EbolaFunding cuts hamper health agencies’ ability to prepare for, respond to Ebola

Published 7 November 2014

Federal and state funds for local health agencies have been cut over the past few years, so when hospitals and municipal health agencies are asked proactively to respond to possible threats of Ebola, many question how they will fund such activities. Since 2008, at least 51,000 state and local public health jobs (roughly 20 percent) have been lost due to cuts in federal funding.

Federal and state funds for local health agencies have been cut over the past few years, so when hospitals and municipal health agencies are asked proactively to respond to possible threats of Ebola, many question how they will fund such activities. Since 2008, at least 51,000 state and local public health jobs (roughly 20 percent), have been lost due to cuts in federal funding, according to a new survey by the Association of State and Territorial Health Officials (ASTHO). Next week, the Senate Committee on Appropriations will hold a hearing to consider additional funding to prepare for an Ebola outbreak.

“It’s critically important to have a sustainable infrastructure, tools and the necessary resources to effectively address all potential health threats to the public, not just Ebola,” said James Blumenstock, emergency preparedness officer for ASTHO. “Public health threats don’t come one at a time, especially this time of year.”

Last month, the Centers for Disease Control and Prevention (CDC) issued new guidelines requiring public health officials to monitor travelers coming from Liberia, Sierra Leone, and Guinea for twenty-one days. Some states including California, Connecticut, Georgia, Illinois, Maryland, New Hampshire, New Jersey, New York, and Virginia ordered mandatory at-home quarantine measures for at-risk travelers. “We’re not in a panic now, but we’re starting to get tired,” said David Trump, deputy commissioner for public health and preparedness in Virginia’s health department. The state is monitoring the roughly fifty passengers who arrive daily to Dulles International Airport from Liberia, Sierra Leone, or Guinea. Most are returning U.S. residents and are boarding connecting flights to a final destination outside of Virginia. Trump expects the number to rise up to 300 in the next couple of months. On how to fund the monitoring efforts for another year or two, Trump said that most public health staff are putting in overtime, and it is unclear whether funding for hiring additional staff will be available. “We’re also looking at redirecting funds from other state agencies and waiting to see whether there will be federal funds,” Trump said.

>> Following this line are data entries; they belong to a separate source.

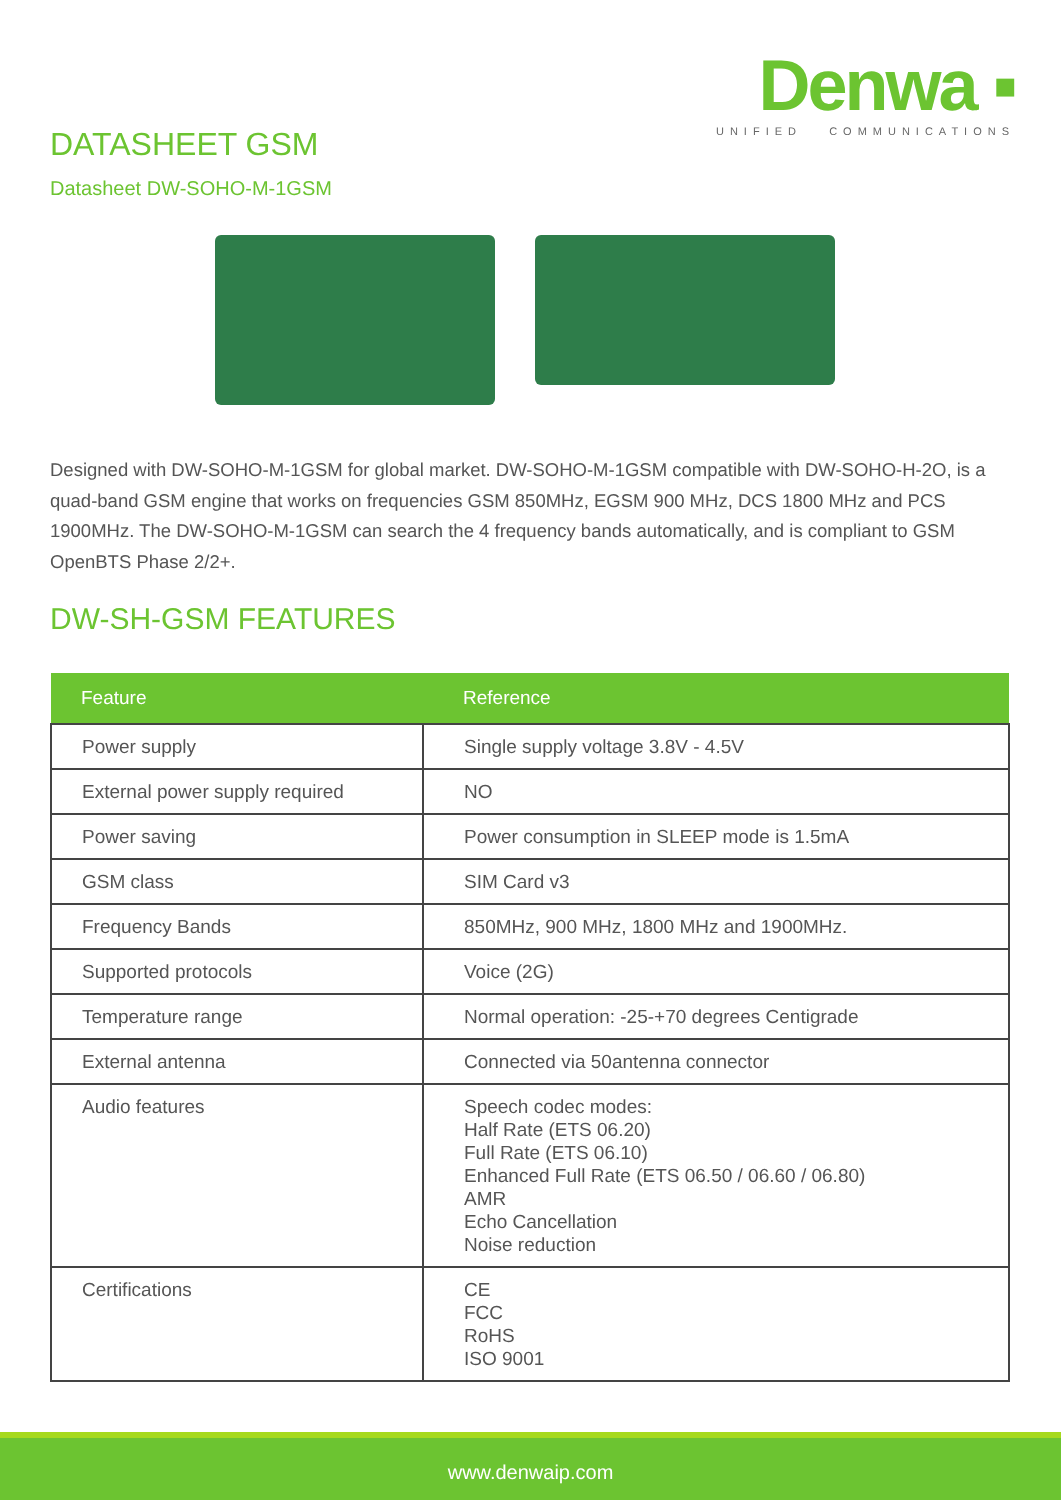Denwa ▪
UNIFIED COMMUNICATIONS
DATASHEET GSM
Datasheet DW-SOHO-M-1GSM
Designed with DW-SOHO-M-1GSM for global market. DW-SOHO-M-1GSM compatible with DW-SOHO-H-2O, is a quad-band GSM engine that works on frequencies GSM 850MHz, EGSM 900 MHz, DCS 1800 MHz and PCS 1900MHz. The DW-SOHO-M-1GSM can search the 4 frequency bands automatically, and is compliant to GSM OpenBTS Phase 2/2+.
DW-SH-GSM FEATURES
| Feature | Reference |
| --- | --- |
| Power supply | Single supply voltage 3.8V - 4.5V |
| External power supply required | NO |
| Power saving | Power consumption in SLEEP mode is 1.5mA |
| GSM class | SIM Card v3 |
| Frequency Bands | 850MHz, 900 MHz, 1800 MHz and 1900MHz. |
| Supported protocols | Voice (2G) |
| Temperature range | Normal operation: -25-+70 degrees Centigrade |
| External antenna | Connected via 50antenna connector |
| Audio features | Speech codec modes: Half Rate (ETS 06.20) Full Rate (ETS 06.10) Enhanced Full Rate (ETS 06.50 / 06.60 / 06.80) AMR Echo Cancellation Noise reduction |
| Certifications | CE FCC RoHS ISO 9001 |
www.denwaip.com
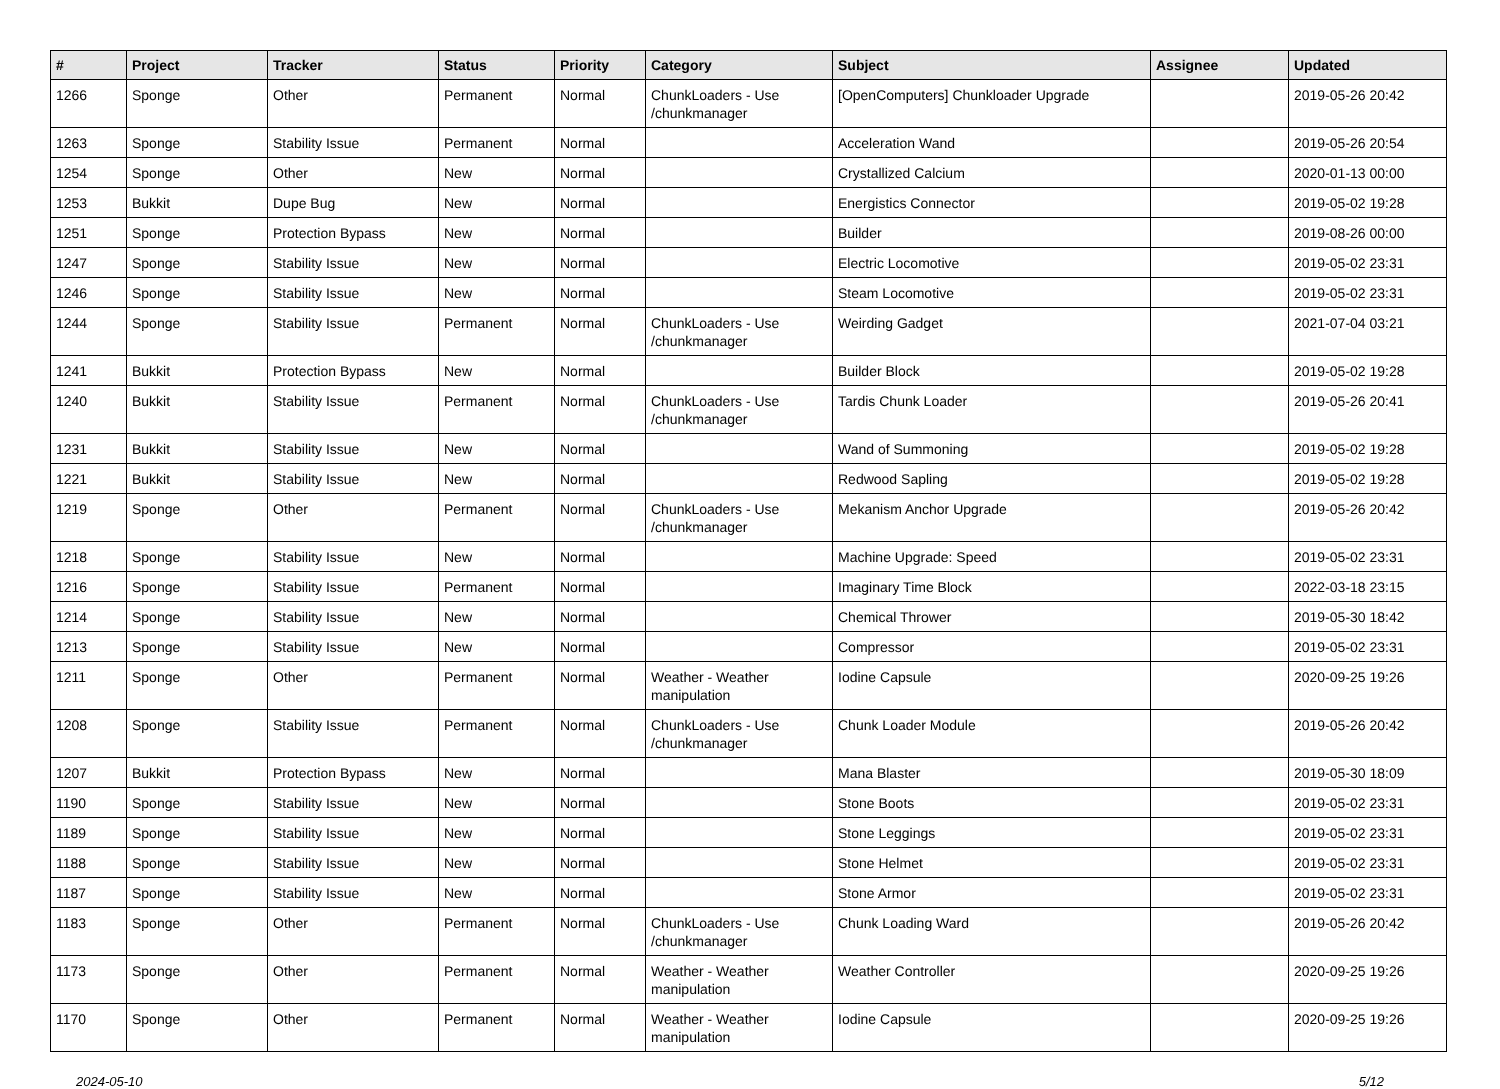| # | Project | Tracker | Status | Priority | Category | Subject | Assignee | Updated |
| --- | --- | --- | --- | --- | --- | --- | --- | --- |
| 1266 | Sponge | Other | Permanent | Normal | ChunkLoaders - Use /chunkmanager | [OpenComputers] Chunkloader Upgrade | | 2019-05-26 20:42 |
| 1263 | Sponge | Stability Issue | Permanent | Normal | | Acceleration Wand | | 2019-05-26 20:54 |
| 1254 | Sponge | Other | New | Normal | | Crystallized Calcium | | 2020-01-13 00:00 |
| 1253 | Bukkit | Dupe Bug | New | Normal | | Energistics Connector | | 2019-05-02 19:28 |
| 1251 | Sponge | Protection Bypass | New | Normal | | Builder | | 2019-08-26 00:00 |
| 1247 | Sponge | Stability Issue | New | Normal | | Electric Locomotive | | 2019-05-02 23:31 |
| 1246 | Sponge | Stability Issue | New | Normal | | Steam Locomotive | | 2019-05-02 23:31 |
| 1244 | Sponge | Stability Issue | Permanent | Normal | ChunkLoaders - Use /chunkmanager | Weirding Gadget | | 2021-07-04 03:21 |
| 1241 | Bukkit | Protection Bypass | New | Normal | | Builder Block | | 2019-05-02 19:28 |
| 1240 | Bukkit | Stability Issue | Permanent | Normal | ChunkLoaders - Use /chunkmanager | Tardis Chunk Loader | | 2019-05-26 20:41 |
| 1231 | Bukkit | Stability Issue | New | Normal | | Wand of Summoning | | 2019-05-02 19:28 |
| 1221 | Bukkit | Stability Issue | New | Normal | | Redwood Sapling | | 2019-05-02 19:28 |
| 1219 | Sponge | Other | Permanent | Normal | ChunkLoaders - Use /chunkmanager | Mekanism Anchor Upgrade | | 2019-05-26 20:42 |
| 1218 | Sponge | Stability Issue | New | Normal | | Machine Upgrade: Speed | | 2019-05-02 23:31 |
| 1216 | Sponge | Stability Issue | Permanent | Normal | | Imaginary Time Block | | 2022-03-18 23:15 |
| 1214 | Sponge | Stability Issue | New | Normal | | Chemical Thrower | | 2019-05-30 18:42 |
| 1213 | Sponge | Stability Issue | New | Normal | | Compressor | | 2019-05-02 23:31 |
| 1211 | Sponge | Other | Permanent | Normal | Weather - Weather manipulation | Iodine Capsule | | 2020-09-25 19:26 |
| 1208 | Sponge | Stability Issue | Permanent | Normal | ChunkLoaders - Use /chunkmanager | Chunk Loader Module | | 2019-05-26 20:42 |
| 1207 | Bukkit | Protection Bypass | New | Normal | | Mana Blaster | | 2019-05-30 18:09 |
| 1190 | Sponge | Stability Issue | New | Normal | | Stone Boots | | 2019-05-02 23:31 |
| 1189 | Sponge | Stability Issue | New | Normal | | Stone Leggings | | 2019-05-02 23:31 |
| 1188 | Sponge | Stability Issue | New | Normal | | Stone Helmet | | 2019-05-02 23:31 |
| 1187 | Sponge | Stability Issue | New | Normal | | Stone Armor | | 2019-05-02 23:31 |
| 1183 | Sponge | Other | Permanent | Normal | ChunkLoaders - Use /chunkmanager | Chunk Loading Ward | | 2019-05-26 20:42 |
| 1173 | Sponge | Other | Permanent | Normal | Weather - Weather manipulation | Weather Controller | | 2020-09-25 19:26 |
| 1170 | Sponge | Other | Permanent | Normal | Weather - Weather manipulation | Iodine Capsule | | 2020-09-25 19:26 |
2024-05-10 5/12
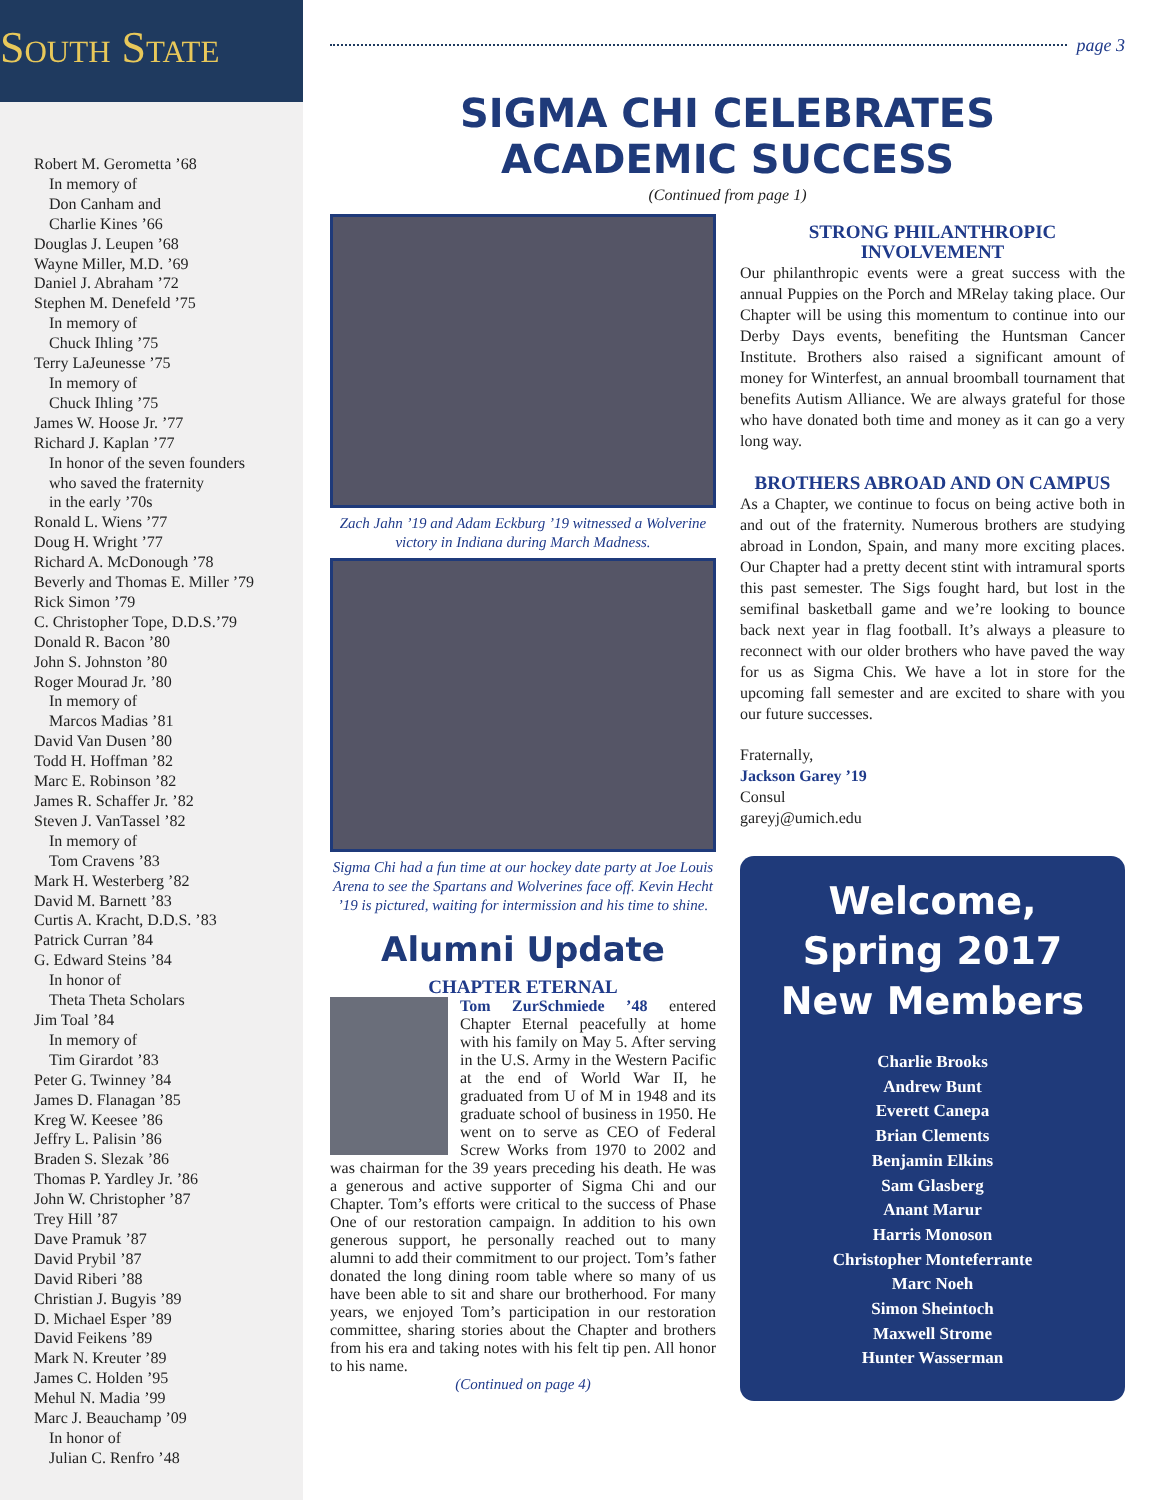South State
Robert M. Gerometta ’68
In memory of
Don Canham and
Charlie Kines ’66
Douglas J. Leupen ’68
Wayne Miller, M.D. ’69
Daniel J. Abraham ’72
Stephen M. Denefeld ’75
In memory of
Chuck Ihling ’75
Terry LaJeunesse ’75
In memory of
Chuck Ihling ’75
James W. Hoose Jr. ’77
Richard J. Kaplan ’77
In honor of the seven founders
who saved the fraternity
in the early ’70s
Ronald L. Wiens ’77
Doug H. Wright ’77
Richard A. McDonough ’78
Beverly and Thomas E. Miller ’79
Rick Simon ’79
C. Christopher Tope, D.D.S.’79
Donald R. Bacon ’80
John S. Johnston ’80
Roger Mourad Jr. ’80
In memory of
Marcos Madias ’81
David Van Dusen ’80
Todd H. Hoffman ’82
Marc E. Robinson ’82
James R. Schaffer Jr. ’82
Steven J. VanTassel ’82
In memory of
Tom Cravens ’83
Mark H. Westerberg ’82
David M. Barnett ’83
Curtis A. Kracht, D.D.S. ’83
Patrick Curran ’84
G. Edward Steins ’84
In honor of
Theta Theta Scholars
Jim Toal ’84
In memory of
Tim Girardot ’83
Peter G. Twinney ’84
James D. Flanagan ’85
Kreg W. Keesee ’86
Jeffry L. Palisin ’86
Braden S. Slezak ’86
Thomas P. Yardley Jr. ’86
John W. Christopher ’87
Trey Hill ’87
Dave Pramuk ’87
David Prybil ’87
David Riberi ’88
Christian J. Bugyis ’89
D. Michael Esper ’89
David Feikens ’89
Mark N. Kreuter ’89
James C. Holden ’95
Mehul N. Madia ’99
Marc J. Beauchamp ’09
In honor of
Julian C. Renfro ’48
page 3
SIGMA CHI CELEBRATES
ACADEMIC SUCCESS
(Continued from page 1)
Zach Jahn ’19 and Adam Eckburg ’19 witnessed a Wolverine victory in Indiana during March Madness.
Sigma Chi had a fun time at our hockey date party at Joe Louis Arena to see the Spartans and Wolverines face off. Kevin Hecht ’19 is pictured, waiting for intermission and his time to shine.
Alumni Update
CHAPTER ETERNAL
Tom ZurSchmiede ’48 entered Chapter Eternal peacefully at home with his family on May 5. After serving in the U.S. Army in the Western Pacific at the end of World War II, he graduated from U of M in 1948 and its graduate school of business in 1950. He went on to serve as CEO of Federal Screw Works from 1970 to 2002 and was chairman for the 39 years preceding his death. He was a generous and active supporter of Sigma Chi and our Chapter. Tom’s efforts were critical to the success of Phase One of our restoration campaign. In addition to his own generous support, he personally reached out to many alumni to add their commitment to our project. Tom’s father donated the long dining room table where so many of us have been able to sit and share our brotherhood. For many years, we enjoyed Tom’s participation in our restoration committee, sharing stories about the Chapter and brothers from his era and taking notes with his felt tip pen. All honor to his name.
(Continued on page 4)
STRONG PHILANTHROPIC INVOLVEMENT
Our philanthropic events were a great success with the annual Puppies on the Porch and MRelay taking place. Our Chapter will be using this momentum to continue into our Derby Days events, benefiting the Huntsman Cancer Institute. Brothers also raised a significant amount of money for Winterfest, an annual broomball tournament that benefits Autism Alliance. We are always grateful for those who have donated both time and money as it can go a very long way.
BROTHERS ABROAD AND ON CAMPUS
As a Chapter, we continue to focus on being active both in and out of the fraternity. Numerous brothers are studying abroad in London, Spain, and many more exciting places. Our Chapter had a pretty decent stint with intramural sports this past semester. The Sigs fought hard, but lost in the semifinal basketball game and we’re looking to bounce back next year in flag football. It’s always a pleasure to reconnect with our older brothers who have paved the way for us as Sigma Chis. We have a lot in store for the upcoming fall semester and are excited to share with you our future successes.
Fraternally,
Jackson Garey ’19
Consul
gareyj@umich.edu
Welcome,
Spring 2017
New Members
Charlie Brooks
Andrew Bunt
Everett Canepa
Brian Clements
Benjamin Elkins
Sam Glasberg
Anant Marur
Harris Monoson
Christopher Monteferrante
Marc Noeh
Simon Sheintoch
Maxwell Strome
Hunter Wasserman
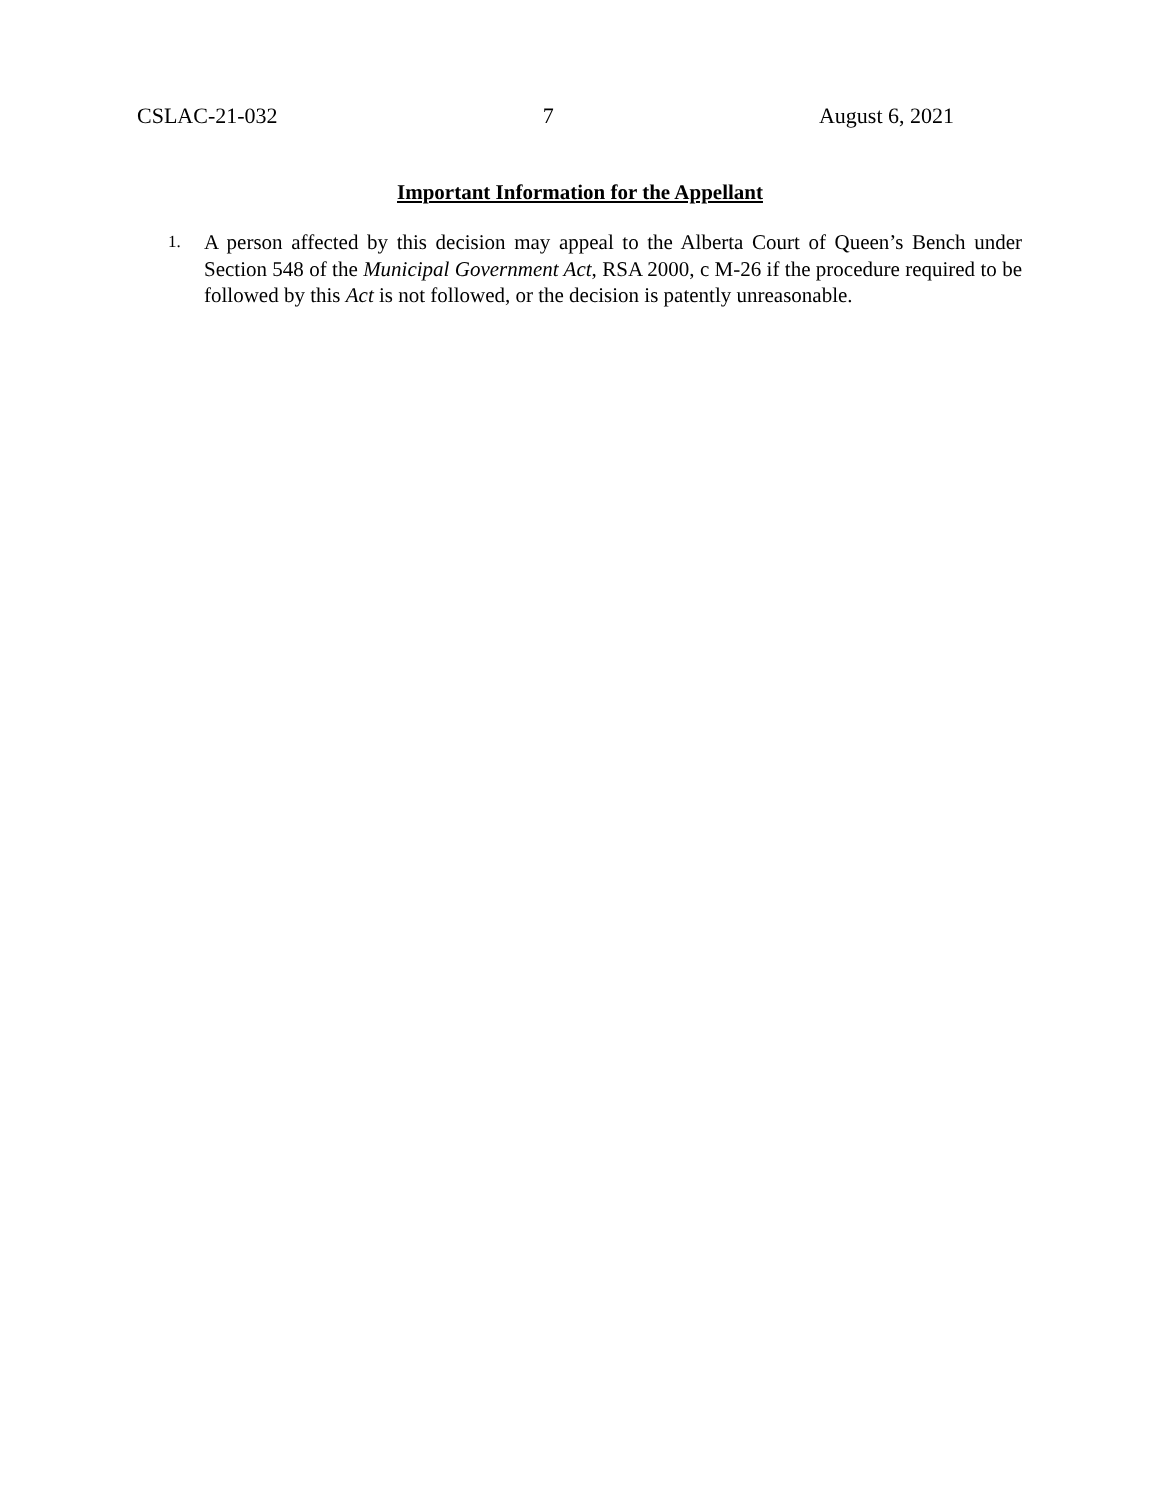CSLAC-21-032 7 August 6, 2021
Important Information for the Appellant
1. A person affected by this decision may appeal to the Alberta Court of Queen’s Bench under Section 548 of the Municipal Government Act, RSA 2000, c M-26 if the procedure required to be followed by this Act is not followed, or the decision is patently unreasonable.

The Pew Charitable Trusts reports that the primary source for funding such efforts, the CDC’s Public Health Emergency Preparedness cooperative agreement, initiated after the 9/11 attacks to improve the nation’s public health system in emergency situations, has dropped from more than $1 billion in funding in 2006 to $585 million last year. The Hospital Preparedness Program administered by the U.S. Department of Health and Human Services, also funds similar initiatives to prepare health care workers for emergencies, but it too has faced funding shortages from $515 million in 2004 to $225 million this year.

Health officials anticipate that funding for emergency readiness programs will remain relatively low in the coming years, but they still demand that the nation’s public health system maintain a minimum standard of preparedness. “There is no uniformity among public health systems across the country,” said Jack Hermann, chief program officer of the National Association of City and County Health Officials. He pointed out that smaller jurisdictions may be more challenged because they have fewer resources, but they also have the advantage of a close community. “Sometimes, the fire chief and the top health official are the same person,” Hermann said. Last year, the CDC, state health agencies, and research groups launched the National Health Security Preparedness Index, to rate the public health readiness of health agencies. The index takes into account the ability of each agency to activate first responders, schools, volunteer groups, and other state agencies to respond to emergencies. On a readiness scale of one to ten, with ten being the best, the national average in 2013 was 7.2. Massachusetts, Rhode Island, Virginia, North Dakota, New York, Maryland, Connecticut, and Vermont received top marks, while Nevada, Louisiana, Idaho, Montana, Arkansas, Georgia, Kansas, and Mississippi were considered least prepared.